My hope is that schools at all levels - K-12, vocational, and college; online and physical - start to quantify and measure these skills much more precisely so that they weave job-relevant character building and communication into every interaction with students.  KIPP has started to do this and my bet is that it will pay off enormously in their college persistence rates.  This is where the in-person experience shines, when people can work together over long periods of time to model, coach, and change each other’s behavior to fit the character and communication skills that make you happiest and most successful with others.  Reid Hoffman of LinkedIn wrote a great book called "The Startup of You" on a particular form of soft skills (long-term planning and networking) and their importance in navigating modern life.  I think we can all look at our successes in life and realize that they are a lot of non-academic skills that matter.

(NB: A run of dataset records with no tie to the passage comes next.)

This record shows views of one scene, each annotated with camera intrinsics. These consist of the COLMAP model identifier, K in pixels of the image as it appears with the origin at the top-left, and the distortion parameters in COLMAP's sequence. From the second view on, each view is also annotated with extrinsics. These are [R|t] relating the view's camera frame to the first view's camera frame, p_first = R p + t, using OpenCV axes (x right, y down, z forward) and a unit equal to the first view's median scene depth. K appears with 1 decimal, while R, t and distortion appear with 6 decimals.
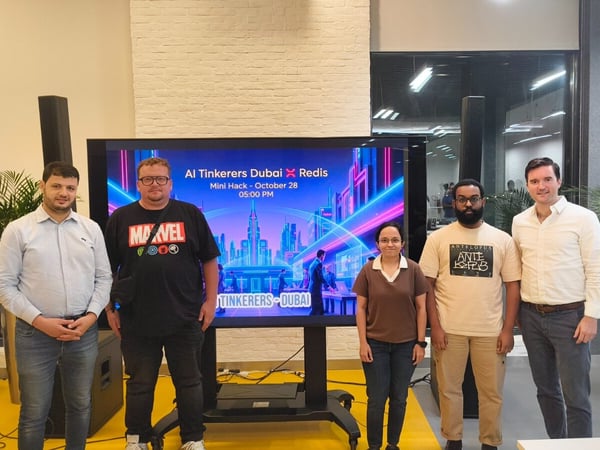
lens RADIAL K [[543.6, 0, 327.6], [0, 543.6, 220.0], [0, 0, 1]] dist [0.055185, -0.071902]
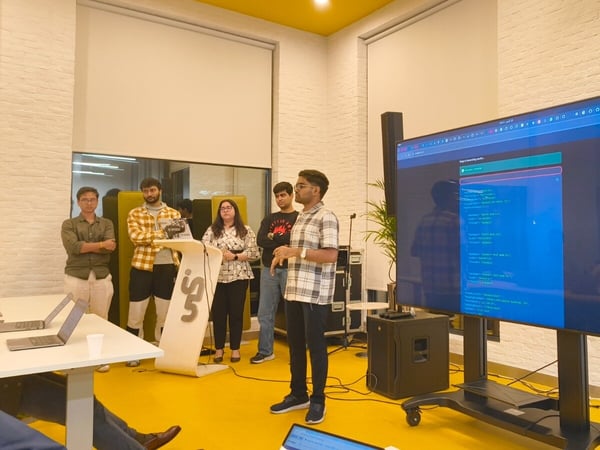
lens RADIAL K [[545.6, 0, 389.8], [0, 545.6, 210.0], [0, 0, 1]] dist [0.048513, -0.065840]
pose [[0.595593, -0.028559, -0.802778, 0.479053], [-0.049315, 0.996183, -0.072026, 0.082249], [0.801771, 0.082488, 0.591911, 0.275016]]
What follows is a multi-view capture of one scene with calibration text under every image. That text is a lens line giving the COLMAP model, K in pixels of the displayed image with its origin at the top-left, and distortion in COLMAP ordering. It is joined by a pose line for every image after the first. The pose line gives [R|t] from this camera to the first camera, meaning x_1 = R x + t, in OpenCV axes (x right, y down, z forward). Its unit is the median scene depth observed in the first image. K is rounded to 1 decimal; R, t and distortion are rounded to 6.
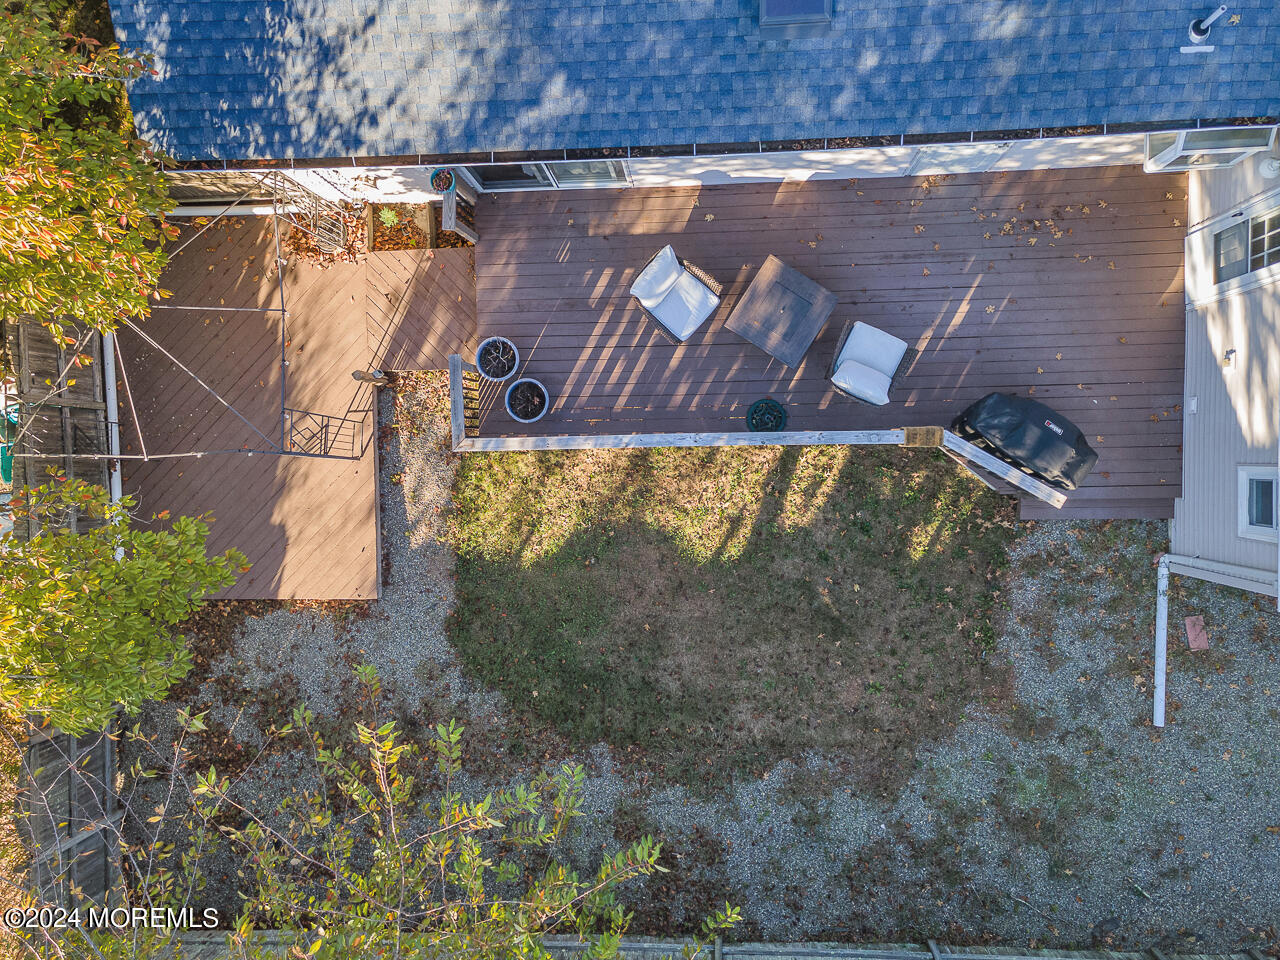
lens RADIAL K [[835.1, 0, 640.0], [0, 835.1, 480.0], [0, 0, 1]] dist [0.071582, 0.000507]
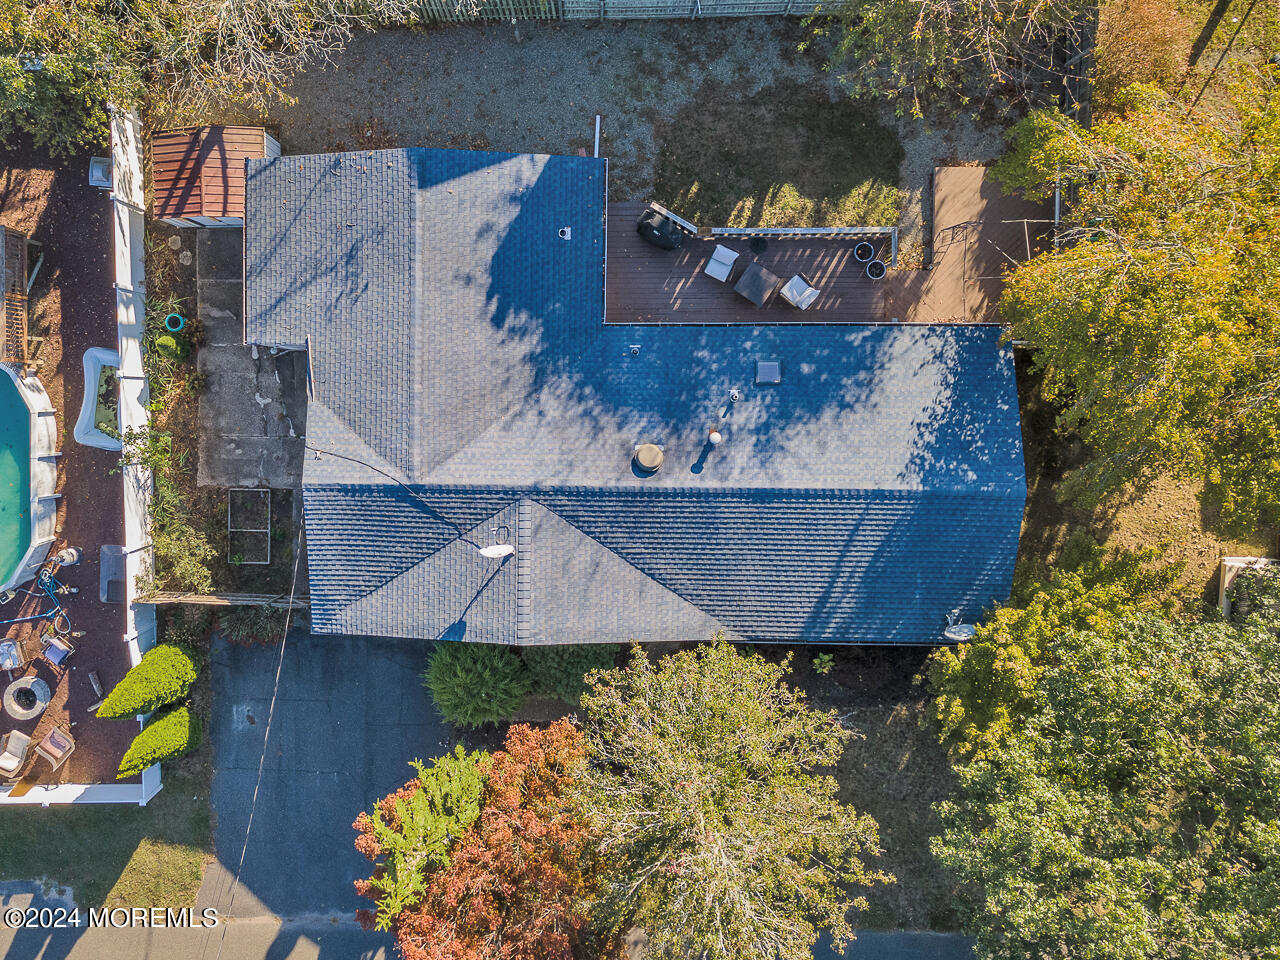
lens RADIAL K [[890.6, 0, 640.0], [0, 890.6, 480.0], [0, 0, 1]] dist [-0.001380, -0.000230]
pose [[-0.995444, -0.021152, 0.092971, 0.236939], [0.016790, -0.998732, -0.047458, -0.604836], [0.093857, -0.045681, 0.994537, -1.490402]]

This jump to the new vocationalism, both from a technical and human standpoint, is not unfolding evenly across all sectors. The perfect storm is moving to our entire country - we have millions out of work, millions of jobs unfilled, and a national need to regain our place as the most innovative and productive country in the world.  The new vocationalism can help to make the transition from old economy to new at the speed we need to make it.

2 comments:

  1. Good stuff John!

    I am convinced that education industry insiders aren't capable of identifying the market's "job to be done" in such a way that leads to a viable and sustainable business model. I think this because insiders seem to accept embedded assumptions as fact which leads to a fatal strategic misunderstanding--that what they think is "disruptive" is really a "sustaining" innovation...kind of like rearranging the deck chairs on the Titanic.

    Although there are many grains of truth in your post we would be wise to keep in mind that businesses don't fail, business models do.

    ReplyDelete
  2. I discovered that many kids skipped school to hack at public access computers in libraries. To these kids, money (or the lack thereof) translates to lack of access to college and subsequently to corporate employment. Too much raw talent is languishing due to this lack of access; we may be the victims of mediocrity b/c the access pool is limited, hence the unfilled jobs that resort to H1B visas. Privatized educators like KIPP are also exclusive to a certain extent. Education as a business certainly has its limitations.